8) How to be weird in an elevator/lift

A)     Bring a chair.

B)      Make animal noises.

C)      Offer to push the buttons for people. Press the wrong ones.

D)     Try and convert fellow passengers into your new religion.

E)      Sell Girl Scout cookies.

F)      Lick people’s ears.

G)     Pretend to be disgusted when somebody comes in. Scream, “Have you ever heard of KNOCKING!?!”

H)     Start a rave.

I)        Lay down a “Twister” mat. Invite others to play.

J)       Go naked.

K)      Dress up as the Grim Reaper. Announce to other passengers in a deep voice that, “It is time…”

L)     As the lift journey comes to an end, get emotional and tell fellow passengers you will never forget them. Have a group hug.

M)   Bring a rocking chair and knit.

N)     Wear ‘X-Ray Goggles’ and comment on the bodies of other passengers.

O)     Dress up as an air flight attendant and perform a safety briefing.

P)      Insist every passenger wears a name-tag.

Q)     Leave a large box in the corner. Ask passengers if they can hear a ticking noise.

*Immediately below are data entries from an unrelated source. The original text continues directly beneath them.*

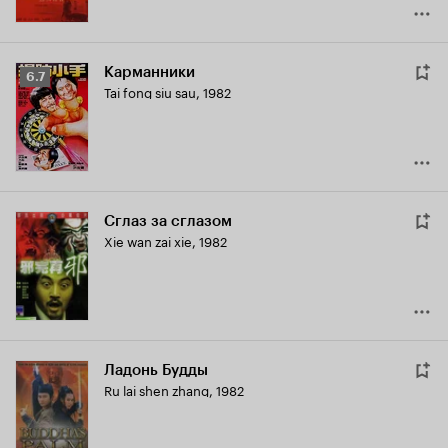
Карманники
Рейтинг
6.7
Tai fong siu sau
,
1982
Кинопоиска
6.7
Сглаз за сглазом
Xie wan zai xie
,
1982
Ладонь Будды
Ru lai shen zhang
,
1982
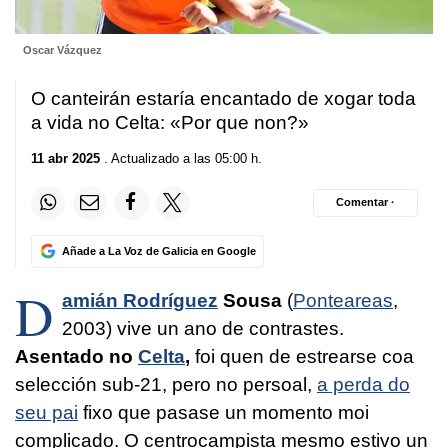
Oscar Vázquez
O canteirán estaría encantado de xogar toda
a vida no Celta: «Por que non?»
11 abr 2025
. Actualizado a las 05:00 h.
Comentar ·
Añade a La Voz de Galicia en Google
D
amián Rodríguez
Sousa
(
Ponteareas
,
2003) vive un ano de contrastes.
Asentado no
Celta
,
foi quen de estrearse coa
selección sub-21, pero no persoal,
a perda do
seu pai
fixo que pasase un momento moi
complicado. O centrocampista mesmo estivo un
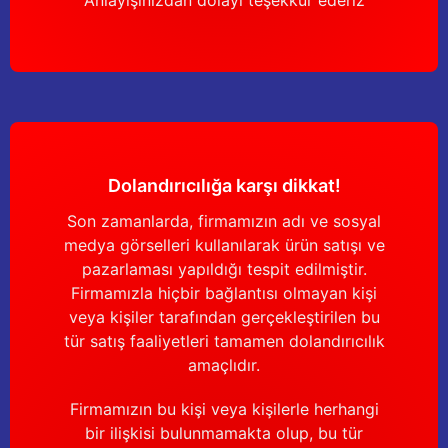
Anlayışınızdan dolayı teşekkür ederiz
Dolandırıcılığa karşı dikkat!
Son zamanlarda, firmamızın adı ve sosyal
medya görselleri kullanılarak ürün satışı ve
pazarlaması yapıldığı tespit edilmiştir.
Firmamızla hiçbir bağlantısı olmayan kişi
veya kişiler tarafından gerçekleştirilen bu
tür satış faaliyetleri tamamen dolandırıcılık
amaçlıdır.
Firmamızın bu kişi veya kişilerle herhangi
bir ilişkisi bulunmamakta olup, bu tür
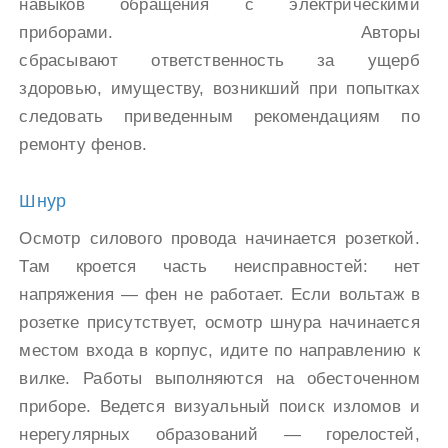
навыков обращения с электрическими
приборами. Авторы
сбрасывают ответственность за ущерб
здоровью, имуществу, возникший при попытках
следовать приведенным рекомендациям по
ремонту фенов.
Шнур
Осмотр силового провода начинается розеткой.
Там кроется часть неисправностей: нет
напряжения — фен не работает. Если вольтаж в
розетке присутствует, осмотр шнура начинается
местом входа в корпус, идите по направлению к
вилке. Работы выполняются на обесточенном
приборе. Ведется визуальный поиск изломов и
нерегулярных образований — горелостей,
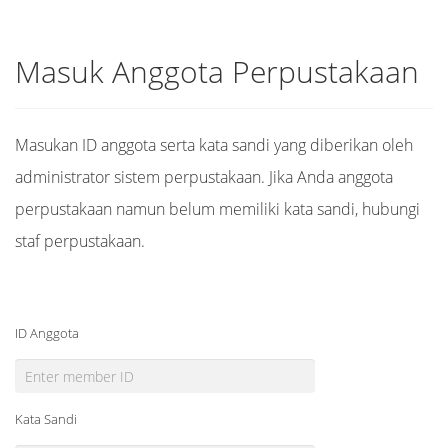
Masuk Anggota Perpustakaan
Masukan ID anggota serta kata sandi yang diberikan oleh
administrator sistem perpustakaan. Jika Anda anggota
perpustakaan namun belum memiliki kata sandi, hubungi
staf perpustakaan.
ID Anggota
Kata Sandi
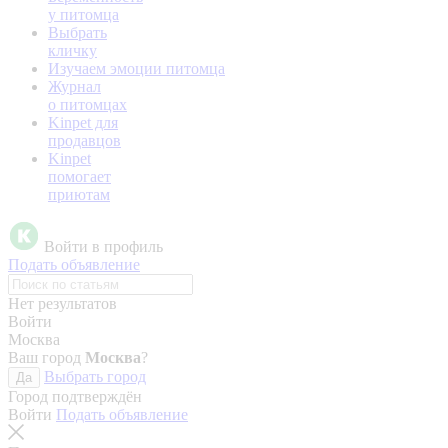
у питомца
Выбрать
кличку
Изучаем эмоции питомца
Журнал
о питомцах
Kinpet для
продавцов
Kinpet
помогает
приютам
Войти в профиль
Подать объявление
Нет результатов
Войти
Москва
Ваш город
Москва
?
Выбрать город
Да
Город подтверждён
Войти
Подать объявление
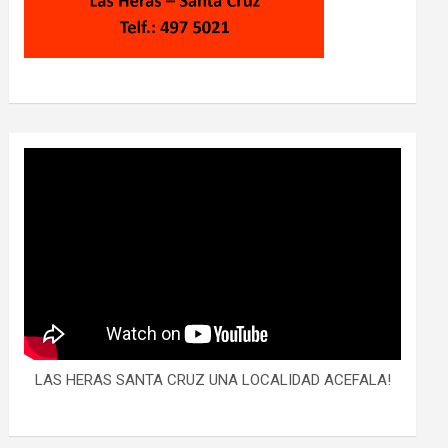
LAS HERAS SANTA CRUZ UNA LOCALIDAD ACEFALA!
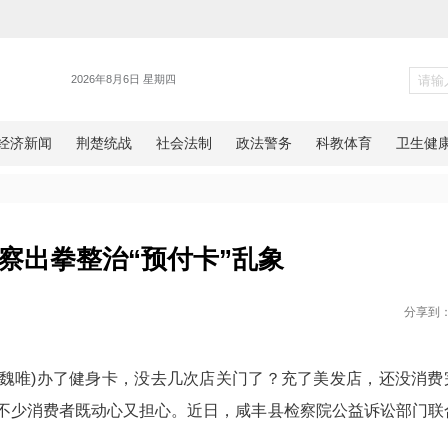
警务
北咸丰检察出拳整治“预付卡”乱
网湖北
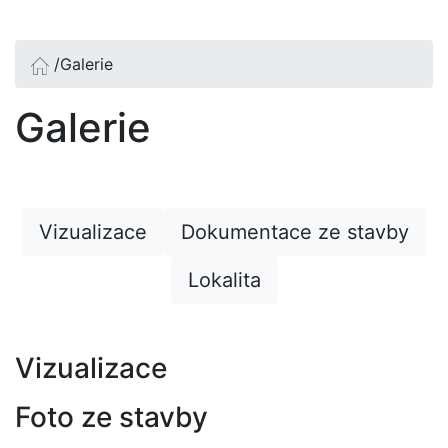
/
Galerie
Galerie
Vizualizace
Dokumentace ze stavby
Lokalita
Vizualizace
Foto ze stavby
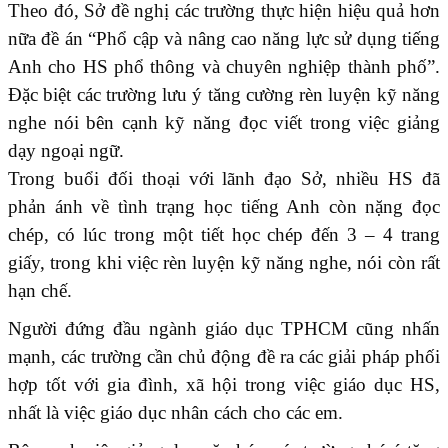
Theo đó, Sở đề nghị các trường thực hiện hiệu quả hơn
nữa đề án “Phổ cập và nâng cao năng lực sử dụng tiếng
Anh cho HS phổ thông và chuyên nghiệp thành phố”.
Đặc biệt các trường lưu ý tăng cường rèn luyện kỹ năng
nghe nói bên cạnh kỹ năng đọc viết trong việc giảng
dạy ngoại ngữ.
Trong buổi đối thoại với lãnh đạo Sở, nhiều HS đã
phản ánh về tình trạng học tiếng Anh còn nặng đọc
chép, có lúc trong một tiết học chép đến 3 – 4 trang
giấy, trong khi việc rèn luyện kỹ năng nghe, nói còn rất
hạn chế.
Người đứng đầu ngành giáo dục TPHCM cũng nhấn
mạnh, các trường cần chủ động đề ra các giải pháp phối
hợp tốt với gia đình, xã hội trong việc giáo dục HS,
nhất là việc giáo dục nhân cách cho các em.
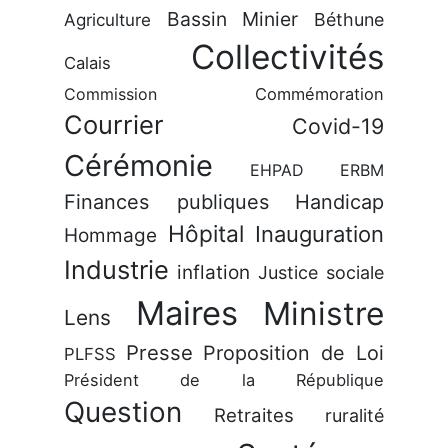
Bassin Minier
Béthune
Agriculture
Collectivités
Calais
Commission
Commémoration
Courrier
Covid-19
Cérémonie
EHPAD
ERBM
Finances publiques
Handicap
Hôpital
Inauguration
Hommage
Industrie
inflation
Justice sociale
Maires
Ministre
Lens
Presse
Proposition de Loi
PLFSS
Président de la République
Question
Retraites
ruralité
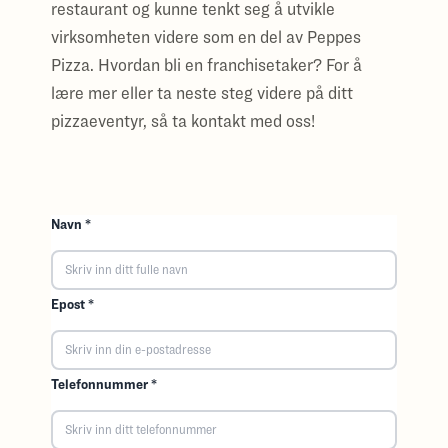
restaurant og kunne tenkt seg å utvikle
virksomheten videre som en del av Peppes
Pizza. Hvordan bli en franchisetaker? For å
lære mer eller ta neste steg videre på ditt
pizzaeventyr, så ta kontakt med oss!
Navn *
Epost *
Telefonnummer *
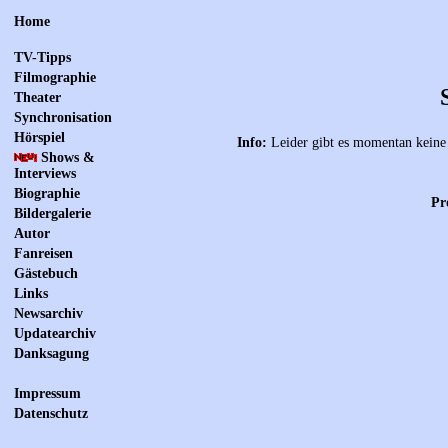
Home
TV-Tipps
Filmographie
Theater
Synchronisation
Hörspiel
Info:
Leider gibt es momentan keine 
Shows &
Interviews
Biographie
Pr
Bildergalerie
Autor
Fanreisen
Gästebuch
Links
Newsarchiv
Updatearchiv
Danksagung
Impressum
Datenschutz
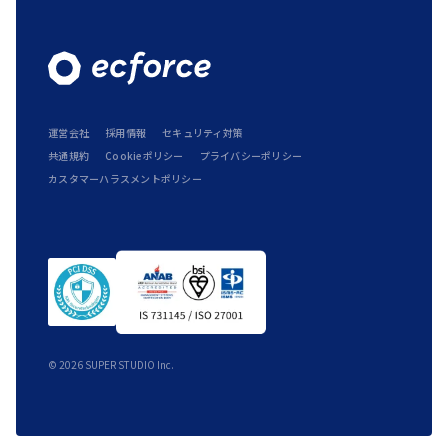
運営会社
採用情報
セキュリティ対策
共通規約
Cookieポリシー
プライバシーポリシー
カスタマーハラスメントポリシー
©
2026
SUPER STUDIO Inc.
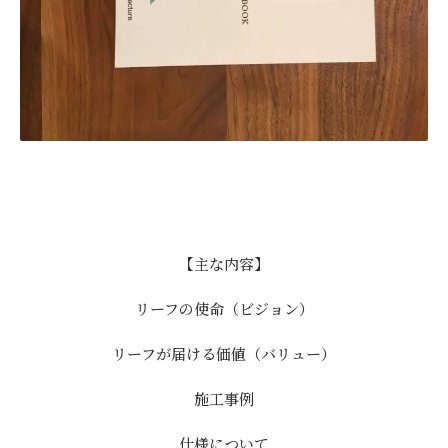
【主な内容】
リーフの使命（ビジョン）
リーフが届ける価値（バリュー）
施工事例
仕様について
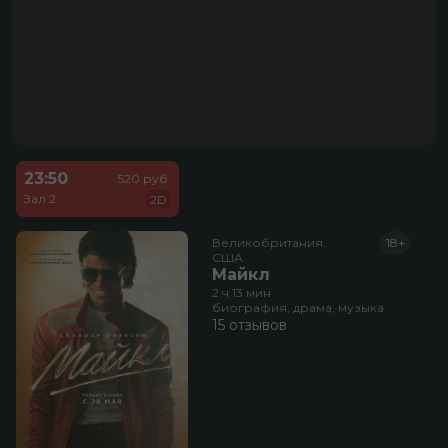
23:50
520 руб.
Зал 2
2D
Великобритания,

18+
США
Майкл
2 ч 13 мин
биография, драма, музыка
15 отзывов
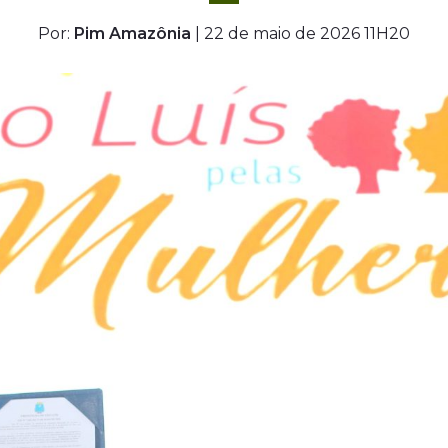
Por:
Pim Amazônia
| 22 de maio de 2026 11H20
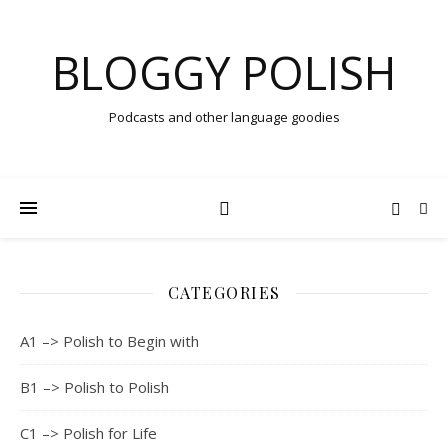
BLOGGY POLISH
Podcasts and other language goodies
CATEGORIES
A1 –> Polish to Begin with
B1 –> Polish to Polish
C1 –> Polish for Life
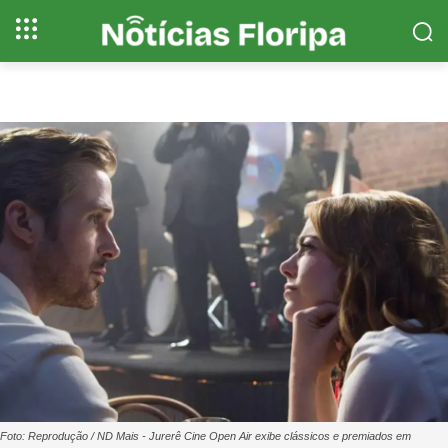
Foto: Reprodução / ND Mais - Jurerê Cine Open Air exibe clássicos e premiados em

R)      Stand facing towards the walls, not moving or making any sound. Never get off.

S)      Bring a shovel and attempt to dig for treasure.

T)      Laugh manically and cry hysterically. At the same time.

U)     Bring a magnifying glass and inspect people’s skin. Inform them their pores are looking healthy.

V)     Hang pictures of yourself on the walls.

W)   Declare war on a fellow passenger.

X)      Try to fart and burp at the same time.

Y)      Dress up as Spiderman. Attempt to climb the walls.

Z)      Bring a large bag of manure and empty it in the middle of the elevator. 

1 Response to "8) How to be weird in an elevator/lift"

  1. Grace G says:
    9 August 2013 at 10:39

    Every so often, take a look in your bag and whisper "Do you have enough air in there?"